Después de eso, no había insistido más, sabiendo que su madre planeaba algo.

En efecto, el 23 de agosto, para su segundo cumpleaños su madre la había despertado dándole una caja de cartón envuelta en papel púrpura. Dentro estaba la bufanda que había pedido.

Al final, Karura había optado por comprar una bufanda color rojo intenso.

La había usada durante algún tiempo, pero después de la muerte de su madre había relegado la prenda al olvido, guardándola en algún lugar, hasta que cumplió seis años.

Eso se debía en parte a que en ese año había entrado a la Academia y cuando había elegido al abanico como su arma había necesitado de algo que lo sostuviera en su espalda, y buscando en un baúl de objetos viejos había dado con esa prenda.

Había empezado a usarla ese mismo día, atándola alrededor de su cintura, y durante los últimos trece años, es decir hasta ese mismo día, era ahí donde la llevaba. 

Naturalmente había cambiado su ropa durante ese tiempo.
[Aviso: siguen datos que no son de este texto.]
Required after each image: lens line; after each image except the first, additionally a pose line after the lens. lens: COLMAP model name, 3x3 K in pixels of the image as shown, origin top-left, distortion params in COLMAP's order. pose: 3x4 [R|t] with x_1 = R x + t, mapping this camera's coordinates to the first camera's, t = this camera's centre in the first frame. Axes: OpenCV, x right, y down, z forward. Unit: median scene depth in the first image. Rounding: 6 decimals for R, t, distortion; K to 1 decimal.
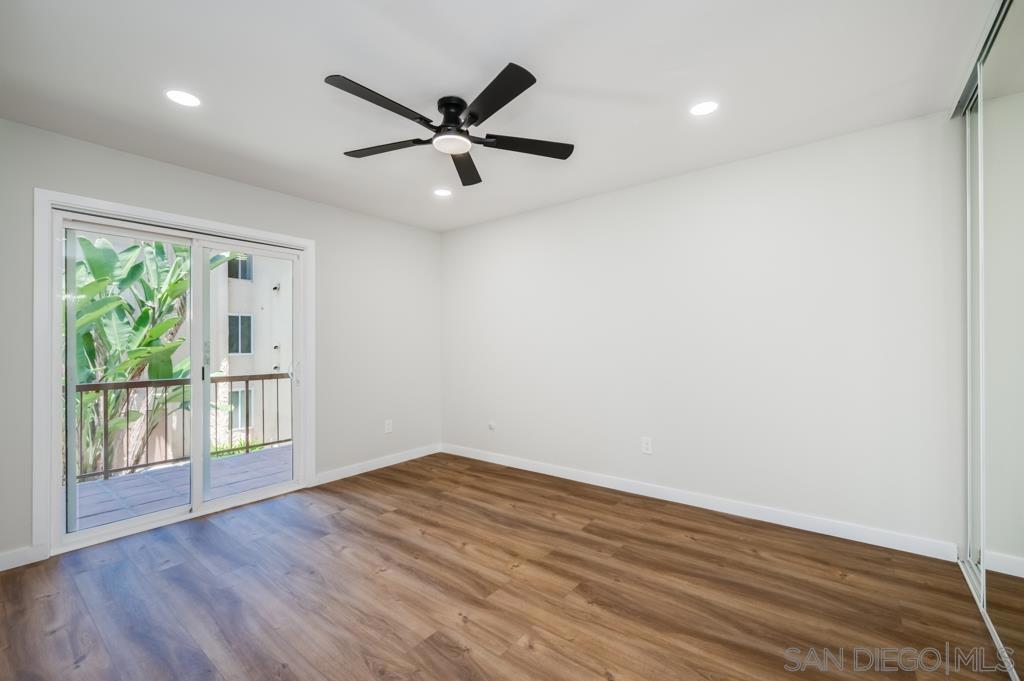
lens RADIAL K [[430.0, 0, 536.3], [0, 430.0, 342.5], [0, 0, 1]] dist [-0.000708, -0.000098]
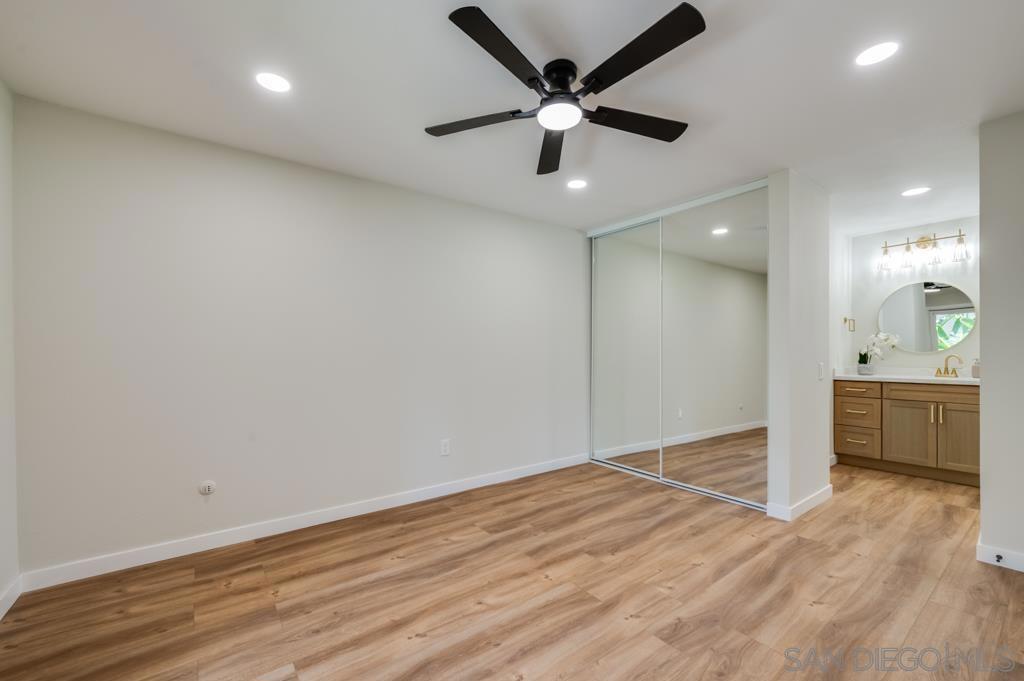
lens RADIAL K [[429.1, 0, 512.0], [0, 429.1, 340.5], [0, 0, 1]] dist [0.001889, 0.000062]
pose [[0.272804, 0.033743, 0.961478, -0.836337], [-0.001288, 0.999397, -0.034708, 0.030830], [-0.962069, 0.008231, 0.272683, 0.686897]]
Cambios tan notorios como ese traje morado claro transformado al kimono negro, mucho más serio y formal que llevaba entonces; sin embargo, conservaba la cinta rojo fuego alrededor de su cadera.

Le sonrió suavemente a la imagen de su madre.

Durante todos esos años había guardado esa cinta como el único recuerdo que el viento no podía llevarse. La había conservado como una muda promesa de apoyo de parte de su madre.

Aún sonriendo, bajó el retrato y salió del cuarto.